Hekimle, bademcikleri kontrol ederken, boğaz ağrısı ve bademcikleri kaplayan grimsi zar görünümünden bir çocukta difteriden şüphelenebilirler. Bu durumda boğazdan kültür alınır. Bu kültürde C. diphtheriae’nin büyümesi tanıyı doğrular. Doktorlar ayrıca enfekte bir yaradan doku örneği alabilir ve cildi etkileyen difteri tipini (kutanöz difteri) kontrol etmek için laboratuvarda test ettirebilir. Bir doktor difteriden şüphelenirse, bakteri testlerinin sonuçları henüz çıkmadan önce bile tedaviye hemen başlanır.

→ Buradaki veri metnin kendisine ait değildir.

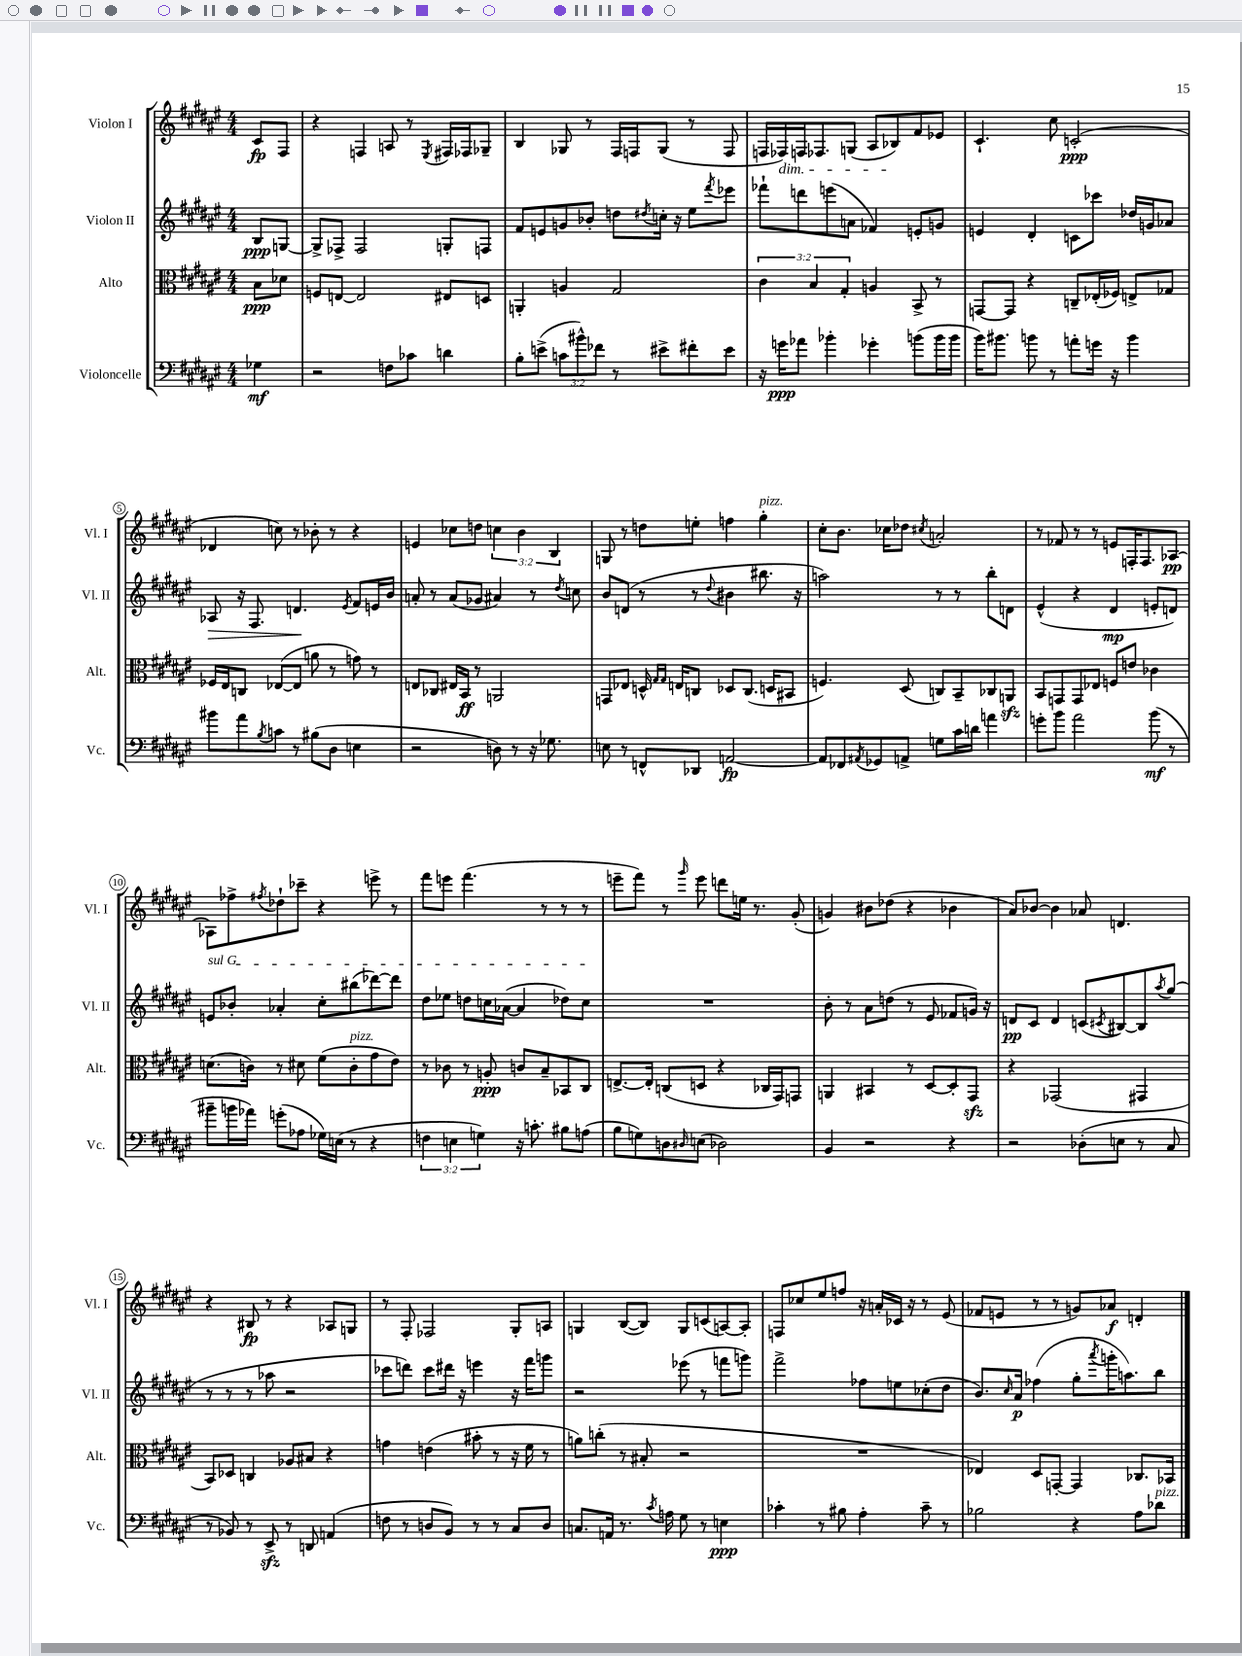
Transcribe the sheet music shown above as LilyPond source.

<<
\new StaffGroup <<
\new Staff = "s0" \with { instrumentName = "Violon I" shortInstrumentName = "Vl. I" } {
    \clef treble \key fis \major \numericTimeSignature \time 4/4 \override Staff.TupletNumber.text = #tuplet-number::calc-fraction-text \partial 4
    cis'8\fp fis8 |
    r4 f4 a8 r8 \acciaccatura { eis8 } fis16 fes16 ges8-- |
    b4 ges8 r8 fis16 f16 ges8( r8 f8 |
    f16 fes16\dim) f16 fes8. g8( ais8 bes8\!) fis'8 ees'8 |
    cis'4.-! cis''8 c'2-.\ppp( |
    des'4 c''8) r8 bes'8-. r8 r4 |
    e'4 ces''8 d''8 \tuplet 3/2 { c''4 b'4 b4 } |
    g8 r8 d''8 e''8-. f''4 gis''4-.^\markup { \italic "pizz." } |
    cis''8-. b'8. ces''16 des''8 \acciaccatura { cis''8 } a'2-. |
    r8 fes'8 r8 r8 e'8 f16-. f8. aes8~\pp |
    aes8 fes''8-> \acciaccatura { fis''8 } des''8-! ces'''8-- r4 e'''8-> r8 |
    fis'''8 e'''8 fis'''4.( r8 r8 r8 |
    e'''8-- fis'''8) r8 \grace { gis'''16 } e'''8 d'''8 e''16 r8. gis'8-.( |
    g'4) bis'8 des''8( r4 bes'4 |
    ais'8) bes'8~ bes'4 aes'8 d'4. |
    r4 bis8\fp r8 r4 aes8 g8 |
    r8 fis8-. fes2 gis8-. a8 |
    g4 b8~( b8) g8 c'8( a8~) a8-. |
    f8 ces''8 eis''8 f''8 r16 a'16-. ces'16 r16 r8 eis'8( |
    fes'8 e'8 r8 r8 g'8) aes'8\f d'4-. \bar "|." |
}
\new Staff = "s1" \with { instrumentName = "Violon II" shortInstrumentName = "Vl. II" } {
    \clef treble \key fis \major \numericTimeSignature \time 4/4 \partial 4
    b8\ppp g8~ |
    g8-> fes8-> fes2 g8-. f8 |
    fis'8 e'8 g'8 bes'8-. d''8 \acciaccatura { dis''8 } c''16-. r16 eis''8 \acciaccatura { fis'''8 } ees'''8 |
    fes'''8-! d'''8 e'''8( a'8 fes'4) e'8-. g'8 |
    e'4 dis'4-. c'8 ces'''8 des''16 g'16 aes'8 |
    aes8\> r16 fis8. d'4.\! \acciaccatura { eis'8 } fis'8 e'16 b'16 |
    a'8-. r8 a'8( ges'8 ais'4) r8 \acciaccatura { dis''8 } c''8 |
    b'8 d'8( r8 r8 \appoggiatura { dis''8 } bis'4 bis''8. r16 |
    a''2) r8 r8 b''8-. d'8 |
    eis'4-^( r4 dis'4\mp e'8-. d'8) |
    \once \override TextSpanner.bound-details.left.text = \markup { \italic "sul G" } e'8\startTextSpan bes'8-. aes'4-. cis''8-. bis''8( des'''8~) des'''8 |
    dis''8 ees''8 d''8 c''16 aes'16~( aes'4 des''8) c''8\stopTextSpan |
    R1 |
    b'8-. r8 ais'8 d''8( r8 eis'8 fes'8 g'16) r16 |
    d'8\pp cis'8 d'4 c'8( \acciaccatura { cis'8 } bis8~) bis8 \acciaccatura { ais''8 } gis''8( |
    r8 r8 r8 aes''8 r2 |
    ces'''8 d'''8) ces'''8 dis'''16 r16 e'''4 r16 fis'''16 g'''8 |
    r2 ees'''8( r8 f'''8 g'''8) |
    fis'''2-> fes''8 e''8 ces''8-.( dis''8 |
    b'8.) \grace { cis''16 } ais'16\p fes''4( gis''8-. \acciaccatura { ais'''8 } g'''16-. a''8.) b''8 \bar "|." |
}
\new Staff = "s2" \with { instrumentName = "Alto" shortInstrumentName = "Alt." } {
    \clef alto \key fis \major \numericTimeSignature \time 4/4 \override Staff.TupletNumber.text = #tuplet-number::calc-fraction-text \partial 4
    b8\ppp des'8 |
    f8 e8~ e2 eis8 d8 |
    a,4-. a4 gis2 |
    \tuplet 3/2 { cis'4 b4 gis4-. } a4 b,8-> r8 |
    g,8~ g,8 r4 c8-- ees16-.( fes16) e8-> ges8 |
    fes16 eis16 c8 ees8~( ees8 a'8 r8 g'8) r8 |
    e8 ces8 eis16 b,16\ff r8 a,2 |
    g,8 ees8 d16-^ \grace { gis16 gis16 } e16 c8 des8 c8.( d16 bis,8 |
    f4.) dis8( c8) b,8-- ces8 a,8\sfz |
    b,8 g,8 g,8 ees8 f8 e'8 ces'4 |
    d'8.( c'16) r8 dis'8 fis'8( c'8-.^\markup { \italic "pizz." } gis'8 eis'8) |
    r8 ces'8 r8 a8-.\ppp c'8 b8-- bes,8 cis8 |
    e8.~-> e16-. c8( d8 r4 ces16 gis,16) g,8 |
    a,4 bis,4 r8 dis8~ dis8-. gis,8\sfz |
    r4 ges,2( gis,4 |
    b,8) des8 c4 aes8 bis8 r4 |
    g'4 e'4( bis'8-. r8 r16 fis'16 r8 |
    a'8) c''8-.( r8 bis8-. r2 |
    R1 |
    ees4) dis8 g,8~-. g,4 ces8. bes,16 \bar "|." |
}
\new Staff = "s3" \with { instrumentName = "Violoncelle" shortInstrumentName = "Vc." } {
    \clef bass \key fis \major \numericTimeSignature \time 4/4 \override Staff.TupletNumber.text = #tuplet-number::calc-fraction-text \partial 4
    ges4\mf |
    r2 f8 ces'8 d'4 |
    b8-. e'8->( \tuplet 3/2 { c'8 bis'8-^) fes'8 } r8 eis'8-> fis'8-. eis'8 |
    r16 g'16\ppp aes'8 bes'4-. ges'4-. b'8( b'16 b'16 |
    b'16) bis'8. b'8 r8 a'8-. g'16 r16 b'4 |
    bis'8 ais'8 \acciaccatura { b8 } c'8 r8 bis8( dis8 e4 |
    r2 d8) r8 r16 ges8. |
    e8 r8 f,8-^ des,8 a,2~\fp |
    a,8 fes,8 \acciaccatura { ais,8 } ges,8 a,8-> g8 cis'16 d'16 a'4 |
    g'8-. b'8 ais'2 b'8\mf( r8 |
    bis'8-- b'16 aes'16) g'8-.( aes8 ges16) e16( r8 r4 |
    \tuplet 3/2 { f4 e4 g4) } r16 c'8.-. bis8 a8( |
    b8 g8) d8 \grace { dis16 } e8( des2) |
    b,4 r2 r4 |
    r2 des8-.( e8 r8 cis8 |
    r8 bes,8) r8 eis,8->\sfz r8 d,8 a,4( |
    f8 r8 d8 b,8) r8 r8 cis8 d8 |
    c8. a,16 r8. \acciaccatura { cis'8 } a16 gis8 r8 e4\ppp |
    ces'4-. r8 bis8 ais4-. ces'8-- r8 |
    bes2 r4 ais8 des'8^\markup { \italic "pizz." } \bar "|." |
}
>>
>>
\layout { \context { \Score \override BarNumber.stencil = #(make-stencil-circler 0.1 0.3 ly:text-interface::print) } }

Difteri ciddi bir hastalıktır. Doktorlar bu hastalığı hemen tedavi eder. Doktorlar öncelikle hastanın hava yolunun tıkanmadığından veya aldığı havanın azalmadığından emin olur. Bazı durumlarda, hava yolu daha az iltihaplanana kadar hava yolunu açık tutmak için boğaza bir solunum tüpü yerleştirmeleri gerekebilir. Çeşitli antibiyotikler tedavide kullanılır. Penisilin veya eritromisin gibi antibiyotikler vücuttaki bakterileri öldürmeye yardımcı olarak enfeksiyonları temizler. Antibiyotikler, difteri olan birinin bulaşıcı olduğu süreyi azaltır. Bir doktor difteriden şüphelenirse, vücuttaki difteri toksinine karşı savaşan bir ilaç isteyecektir. Antitoksin adı verilen bu ilaç bir damar veya kas içine enjekte edilir. Antitoksin vermeden önce doktorlar cilt alerji testleri yapabilir. Bunlar, enfekte kişinin antitoksine alerjisi olmadığından emin olmak için yapılır. Birinin alerjisi varsa, doktor muhtemelen antitoksin almamasını önerecektir. Difteri olan çocuklar ve yetişkinlerin tedavi için sıklıkla hastanede olmaları gerekir. Difteri, hastalığa karşı aşılanmamış herkese kolayca yayılabileceği için yoğun bakım ünitesinde izole edilebilirler. Difteri bulaşmış bir kişiye maruz kaldıysanız, test ve olası tedavi için bir doktora görünün. Doktorunuz, hastalığa yakalanmanızı önlemeye yardımcı olmak için size bir antibiyotik reçetesi verebilir. Ayrıca difteri aşısının takviye dozuna da ihtiyacınız olabilir. Difteri taşıyıcısı olduğu tespit edilen kişiler, sistemlerini bakterilerden temizlemek için antibiyotiklerle tedavi edilir.